COUR D’APPEL DE ROUEN

1ERE CHAMBRE CIVILE

ARRET DU 20 FEVRIER 2013

DÉCISION DÉFÉRÉE :

TRIBUNAL DE GRANDE INSTANCE DE DIEPPE du 26 Octobre 2011

APPELANTS :

Monsieur Y X, directeur général de la SAS A B

né le XXX à XXX

XXX

XXX

représenté et assisté par Me BEUVIN, avocat au barreau de DIEPPE (SCP BEUVIN & RONDEL)

LA SAS A B

XXX

XXX

représentée et assistée par Me BEUVIN, avocat au barreau de DIEPPE (SCP BEUVIN & RONDEL)

INTIMEE :

LA FEDERATION DE LA SEINE MARITIME POUR LA PÊCHE ET L A PROTECTION DU MILIEU AQUATIQUE

XXX

XXX

représentée par la SCP GARRAUD-OGEL, avocats au barreau de DIEPPE,

postulant

assistée de Me BOUSQUET, avocat au barreau de PARIS, plaidant

COMPOSITION DE LA COUR :

En application des dispositions de l’article 786 du Code de procédure civile, l’affaire a été plaidée et débattue à l’audience du 16 Janvier 2013 sans opposition des avocats devant Madame BOISSELET, rapporteur, en présence de Madame DOS REIS, Présidente

Le magistrat rapporteur a rendu compte des plaidoiries dans le délibéré de la Cour composée de :

Madame DOS REIS, Présidente de Chambre

Monsieur GALLAIS, Conseiller

Madame BOISSELET, Conseiller

GREFFIER LORS DES DEBATS :

Melle VERBEKE, Greffier

DEBATS :

A l’audience publique du 16 Janvier 2013, où l’affaire a été mise en délibéré au 20 Février 2013

ARRET : CONTRADICTOIRE

Prononcé publiquement le 20 Février 2013, par mise à disposition de l’arrêt au greffe de la Cour, les parties en ayant été préalablement avisées dans les conditions prévues au deuxième alinéa de l’article 450 du Code de procédure civile,

signé par Madame DOS REIS, Présidente, et par Melle VERBEKE, Greffier présent à cette audience.

*

* *

La société A B occupe divers bâtiments à usage industriel et commercial à Arques-la-Bataille, avec pour obligation d’assurer l’entretien et le suivi d’une chaudière commune à toutes les entreprises du site.

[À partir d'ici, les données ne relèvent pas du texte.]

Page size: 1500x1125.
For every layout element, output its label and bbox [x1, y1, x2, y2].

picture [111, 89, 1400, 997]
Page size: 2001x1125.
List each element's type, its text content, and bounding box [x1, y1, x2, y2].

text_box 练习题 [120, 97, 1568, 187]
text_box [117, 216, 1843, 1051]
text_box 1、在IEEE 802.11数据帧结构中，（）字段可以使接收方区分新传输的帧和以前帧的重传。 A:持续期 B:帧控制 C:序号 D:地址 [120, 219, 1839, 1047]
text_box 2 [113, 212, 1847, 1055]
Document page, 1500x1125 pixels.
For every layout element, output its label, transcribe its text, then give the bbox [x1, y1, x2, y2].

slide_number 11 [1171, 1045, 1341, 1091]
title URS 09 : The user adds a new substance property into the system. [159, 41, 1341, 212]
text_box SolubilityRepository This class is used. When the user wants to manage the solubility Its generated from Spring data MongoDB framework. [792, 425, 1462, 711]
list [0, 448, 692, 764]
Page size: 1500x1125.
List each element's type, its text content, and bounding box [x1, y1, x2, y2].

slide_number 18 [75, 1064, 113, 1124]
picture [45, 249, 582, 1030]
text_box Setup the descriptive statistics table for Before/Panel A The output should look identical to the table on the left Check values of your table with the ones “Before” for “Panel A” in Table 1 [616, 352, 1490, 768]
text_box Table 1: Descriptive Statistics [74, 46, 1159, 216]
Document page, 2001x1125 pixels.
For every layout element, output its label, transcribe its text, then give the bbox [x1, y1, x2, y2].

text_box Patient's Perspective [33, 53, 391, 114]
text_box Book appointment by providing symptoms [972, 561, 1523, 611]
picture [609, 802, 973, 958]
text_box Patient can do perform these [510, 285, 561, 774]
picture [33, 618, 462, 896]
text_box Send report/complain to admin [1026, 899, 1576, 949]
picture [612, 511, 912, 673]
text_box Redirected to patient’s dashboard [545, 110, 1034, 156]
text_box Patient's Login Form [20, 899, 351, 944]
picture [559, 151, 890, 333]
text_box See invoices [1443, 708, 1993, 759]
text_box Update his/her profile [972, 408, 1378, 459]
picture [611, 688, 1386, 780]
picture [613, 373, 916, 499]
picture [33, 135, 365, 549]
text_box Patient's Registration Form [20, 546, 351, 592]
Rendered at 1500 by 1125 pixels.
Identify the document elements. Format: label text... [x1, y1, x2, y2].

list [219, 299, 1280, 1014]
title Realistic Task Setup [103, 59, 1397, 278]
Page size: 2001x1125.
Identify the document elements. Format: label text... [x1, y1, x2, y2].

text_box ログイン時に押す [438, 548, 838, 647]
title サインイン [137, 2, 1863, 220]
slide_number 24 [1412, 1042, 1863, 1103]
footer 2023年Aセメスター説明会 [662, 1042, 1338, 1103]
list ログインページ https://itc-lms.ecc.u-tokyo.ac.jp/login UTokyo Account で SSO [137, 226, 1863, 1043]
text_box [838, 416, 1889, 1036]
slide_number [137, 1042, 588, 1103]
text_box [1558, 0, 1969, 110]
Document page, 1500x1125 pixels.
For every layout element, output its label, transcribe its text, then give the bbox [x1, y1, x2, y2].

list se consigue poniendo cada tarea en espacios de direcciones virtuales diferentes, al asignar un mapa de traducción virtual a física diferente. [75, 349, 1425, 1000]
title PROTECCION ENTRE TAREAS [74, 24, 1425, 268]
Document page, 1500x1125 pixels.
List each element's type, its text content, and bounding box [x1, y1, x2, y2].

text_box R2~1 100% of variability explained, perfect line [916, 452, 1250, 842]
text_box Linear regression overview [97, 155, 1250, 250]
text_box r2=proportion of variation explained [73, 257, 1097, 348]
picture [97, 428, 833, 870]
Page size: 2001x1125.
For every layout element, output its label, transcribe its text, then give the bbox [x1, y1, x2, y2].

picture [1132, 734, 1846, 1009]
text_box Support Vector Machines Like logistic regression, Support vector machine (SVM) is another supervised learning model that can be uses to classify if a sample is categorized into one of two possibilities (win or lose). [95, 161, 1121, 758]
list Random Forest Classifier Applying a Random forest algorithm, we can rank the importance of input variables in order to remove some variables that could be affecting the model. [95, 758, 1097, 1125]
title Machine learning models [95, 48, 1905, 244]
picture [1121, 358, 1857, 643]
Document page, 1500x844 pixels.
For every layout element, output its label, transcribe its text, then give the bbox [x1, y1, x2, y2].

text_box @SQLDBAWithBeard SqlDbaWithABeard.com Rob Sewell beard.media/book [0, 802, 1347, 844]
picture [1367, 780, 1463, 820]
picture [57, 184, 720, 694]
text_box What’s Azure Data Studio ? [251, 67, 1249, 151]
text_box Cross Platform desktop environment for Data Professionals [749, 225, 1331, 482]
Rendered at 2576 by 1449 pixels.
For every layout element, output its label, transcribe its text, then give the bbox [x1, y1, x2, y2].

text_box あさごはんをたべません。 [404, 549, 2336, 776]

Le 22 août 2008, un incident technique a entraîné une vaporisation huileuse à proximité immédiate du site, entraînant une pollution des rivières la Varenne, la Béthune et l’Arques.

Par actes du 3 août 2010, la Fédération de Seine-Maritime pour la Pêche et la Protection du Milieu aquatique a assigné A B et son directeur général Y X devant le tribunal de grande instance de Dieppe afin d’obtenir réparation des préjudices subis.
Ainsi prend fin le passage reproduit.